How has the production of crude oil in Ghana inured to the standard of living of the majority of these people, when they continually lament over high fuel prices and high transport fares  translating  into high cost of staple foods, decreasing their purchasing power and perpetually sinking them into subsistence living?

Within the same economy, others are earning over GH¢60,000 per month, plus numerous incentives and still stealing public funds unapologetically.

How do we account for the colossal amount of money spent on waste collection? Who are the real beneficiaries of the payment for these services? How does the cost of maintaining security due to uncontrolled urbanisation and population explosion benefit this segment of the population?

How does the nominal GDP per capita explain that over 50 percent of cocoa farmers earn less than the value of 5 bags of cocoa in a season? Does the fact that the chief farmer in Sefwi  Akontombra produce 200 bags say anything about endemic poverty manifested in poor roads, health and education facilities for the majority of the people?

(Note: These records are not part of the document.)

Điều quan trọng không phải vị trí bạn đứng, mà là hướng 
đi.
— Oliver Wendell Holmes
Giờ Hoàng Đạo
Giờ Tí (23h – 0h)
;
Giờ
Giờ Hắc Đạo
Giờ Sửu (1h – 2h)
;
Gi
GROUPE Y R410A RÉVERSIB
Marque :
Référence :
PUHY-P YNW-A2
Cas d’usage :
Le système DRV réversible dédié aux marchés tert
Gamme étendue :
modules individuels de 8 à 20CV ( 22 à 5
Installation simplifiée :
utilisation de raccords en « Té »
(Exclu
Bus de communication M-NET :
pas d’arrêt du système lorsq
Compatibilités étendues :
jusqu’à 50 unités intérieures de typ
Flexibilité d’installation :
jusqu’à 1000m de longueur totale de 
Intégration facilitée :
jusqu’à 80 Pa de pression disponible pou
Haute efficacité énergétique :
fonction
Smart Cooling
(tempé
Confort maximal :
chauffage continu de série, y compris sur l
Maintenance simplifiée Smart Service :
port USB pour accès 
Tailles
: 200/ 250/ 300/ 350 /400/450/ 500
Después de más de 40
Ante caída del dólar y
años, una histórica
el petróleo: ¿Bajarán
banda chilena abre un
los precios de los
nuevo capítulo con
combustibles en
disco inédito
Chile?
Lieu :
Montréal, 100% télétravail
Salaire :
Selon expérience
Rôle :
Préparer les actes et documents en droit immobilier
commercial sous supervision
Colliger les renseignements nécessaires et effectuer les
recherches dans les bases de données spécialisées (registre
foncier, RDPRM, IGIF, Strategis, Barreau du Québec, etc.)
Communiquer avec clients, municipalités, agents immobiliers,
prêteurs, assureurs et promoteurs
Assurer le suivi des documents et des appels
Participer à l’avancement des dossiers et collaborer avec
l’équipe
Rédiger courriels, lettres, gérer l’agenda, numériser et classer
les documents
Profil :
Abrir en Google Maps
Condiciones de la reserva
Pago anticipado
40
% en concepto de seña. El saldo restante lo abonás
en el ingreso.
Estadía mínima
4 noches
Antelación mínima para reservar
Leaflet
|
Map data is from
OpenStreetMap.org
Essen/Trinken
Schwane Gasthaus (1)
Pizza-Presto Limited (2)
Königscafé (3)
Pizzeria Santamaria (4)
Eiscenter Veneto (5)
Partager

If we do not collectively do something to make the poor segment of the population feel a sense of inclusivity and only consider them as ‘election materials’, we shall end up with an increasingly hostile population that feels perpetually marginalised.

When their lot is continually manifested in fights over transport fares, unaffordable rent and utility charges and generally diminishing purchasing power, they feel alienated from the economy. Dealing with such people, many with no fixed addresses and increasingly despondent about their lives, can be a security threat that cannot be fixed merely by establishing a Ministry of National Security.

Let the politicians and technocrats think about these when the devil prompts them to inflate public contract values in the absence of effective controls and sanctions in a justice system which appears to favour the rich and powerful.

None can enjoy peace when surrounded by extremely desperate people who are teased by increasing GDP and supposedly lower inflation which they hardly feel in their daily lives.

The writer is a Fellow of the Chartered Institute of Bankers, a former adjunct Lecturer at the National Banking College, a farmer and the author of Risk Management in Banking textbook.